Signups for Student-Led Discussions, and More Stuff for Next Week…

Here is the signup page for Student-Led Discussions.

Just click the link, and you will be taken to another website where you can sign up for two discussion-leading sessions . Make sure you enter your real email address: the website will send you a reminder by email five days before the date of your discussion! (And you may need it if I decide to contact you, or if another student needs to request an exchange of signup dates.)

Please note, some of the dates may need to change. Usually, if a change is necessary, we will simply move the Discussion from the Thursday to the Tuesday. This solves our problems most of the time. (If a bigger change is necessary, we’ll sort it out in class.)

Please sign up for two (2) discussions. When you type your name into the signup, you should also write the topic, for the first discussion, at least — I understand if you have nothing for the second discussion yet.

The discussions will begin this Thursday, so make sure you sign up soon!

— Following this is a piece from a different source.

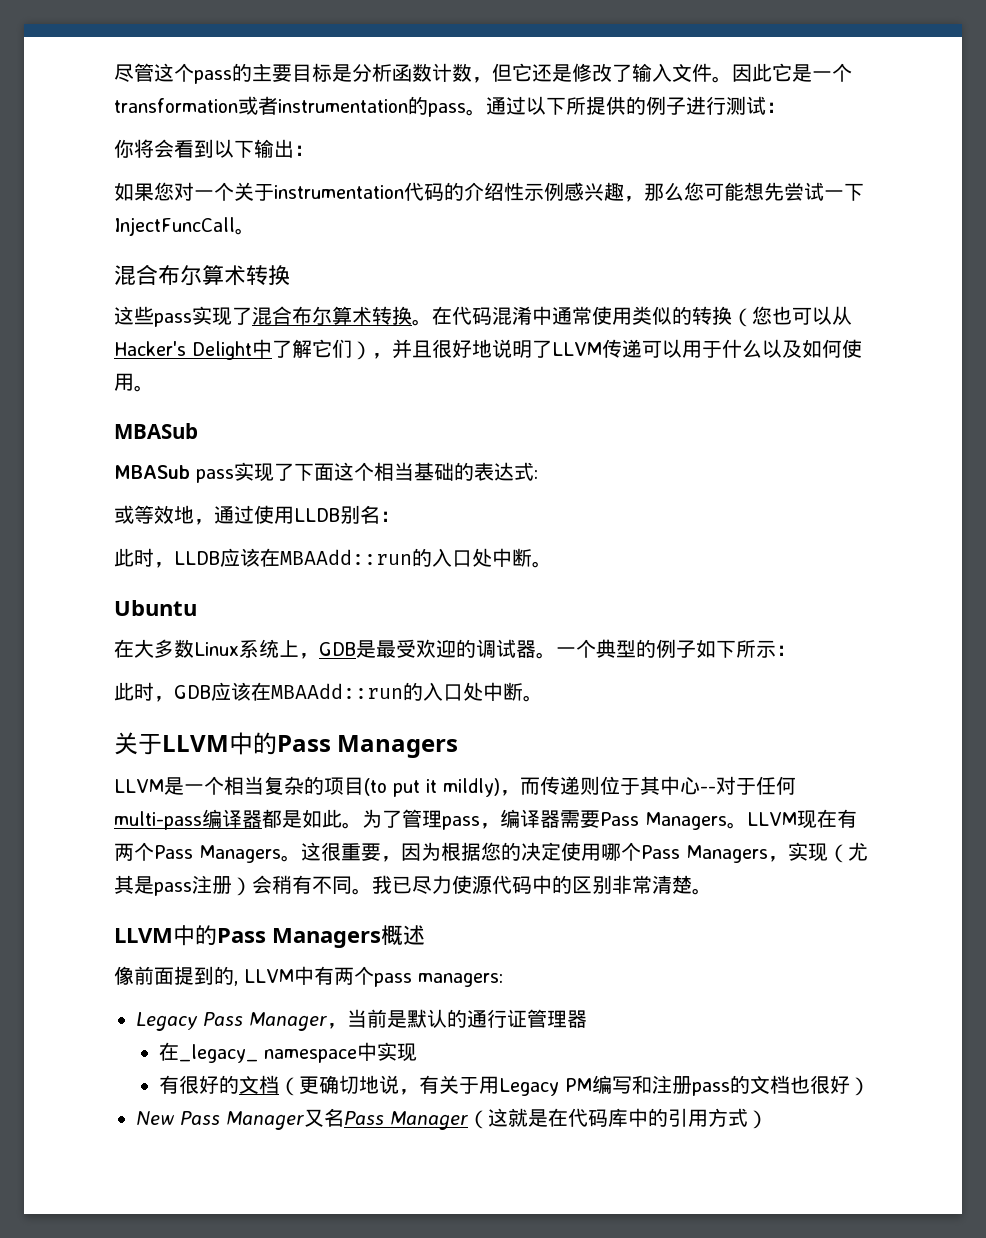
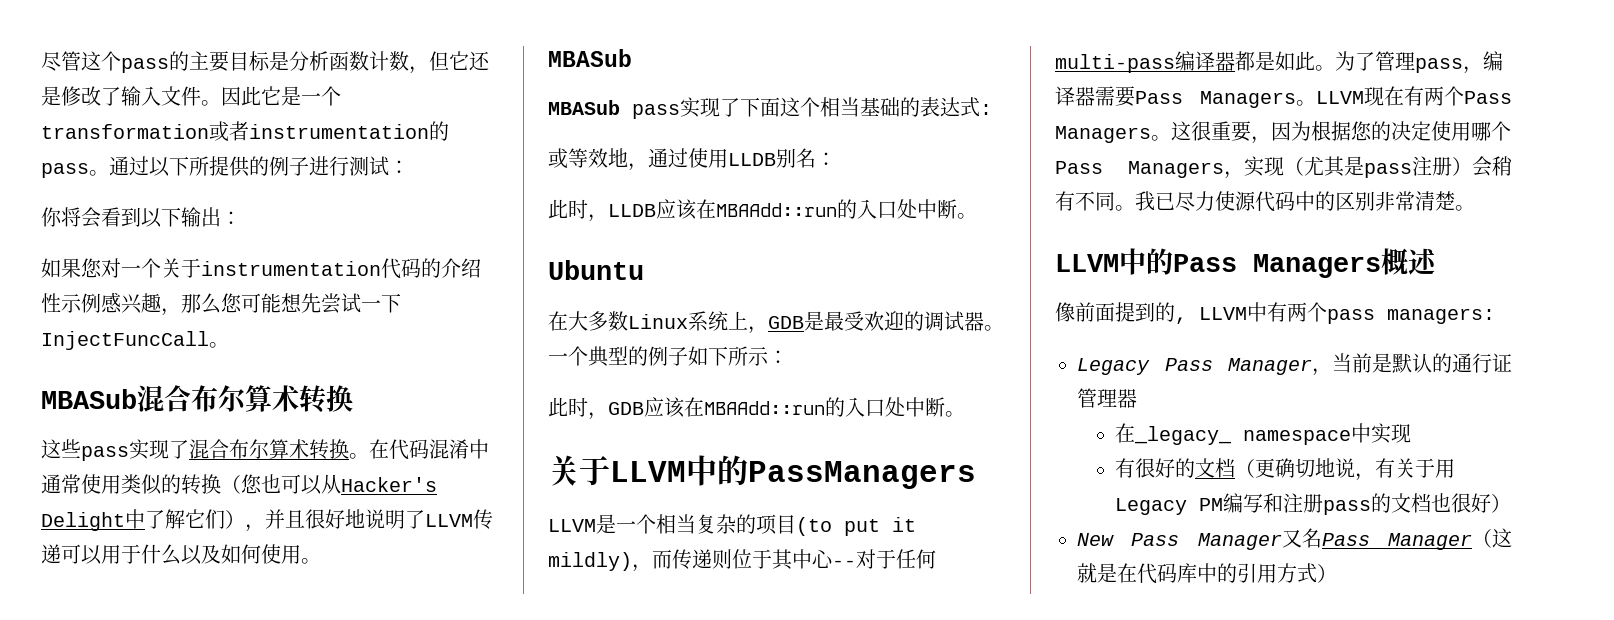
(255, 231) none -> [41,389,137,409] MBASub
[277,735,459,758] Pass Managers -> [748,461,976,489] PassManagers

Whoever comes here last will, I assume, end up leading on Thursday.

(Also: I am still considering creating a sign-up list for participants in each discussion; however, I have a feeling it’s probably more trouble than it’s worth. We’ll see… but first we need a list of leaders and discussion topics anyway, so I can’t make a real list right now anyway!)

And to recap our discussion from Thursday, 13 Sept.: check out my earlier post on the question of figuring out why a particular question is inappropriate in a given context (it’s the post I wrote earlier this week) and consider the strategies discussed there — and which I talked about in class — for responding to inappropriate questions. We will conduct a practice exercise in class involving both issues: figuring out in what way a question is inappropriate in an English-speaking cultural context, and responding to it in a way appropriate to that context.

And finally, please check out this video:

In the second hour of class, we will discuss it. Personally, I’m curious to hear what you have to say about the idea of “chivalry” in Western culture, and so on. I would define it as actions like this:

  • giving seats to them on the subway, bus, or train, even to strangers, even when they’re not pregnant or elderly
  • opening doors for them, even when they are complete strangers and could easily open the door themselves
  • giving them the right of way when a man and a woman both are leaving the elevator or subway — the “chivalrous” man lets the woman go first, and lets the woman get into an elevator even when it means it might be too full for him to get on too

Don’t get me wrong: sexism exists in both of our cultures. But I was shocked at how little of this kind of “chivalry” happens in Korea, and it took me many years to adjust to it. I find that the “positive sexism” discussed in the video is much more common in North American culture… in my experience, anyway.

What do you think about this?

What is more sexist, chivalry, or non-chivalry? What do you (as a man or woman) prefer? Why? Why do you think the person who made this video said that chivalry be sexist? Is non-chivalry more sexist, or less sexist, than chivalry? Is it possible to practice “chivalry” while trying not to be sexist?

Of course, those are questions in my mind. You may have other things you want to talk about as well… and that’s fine!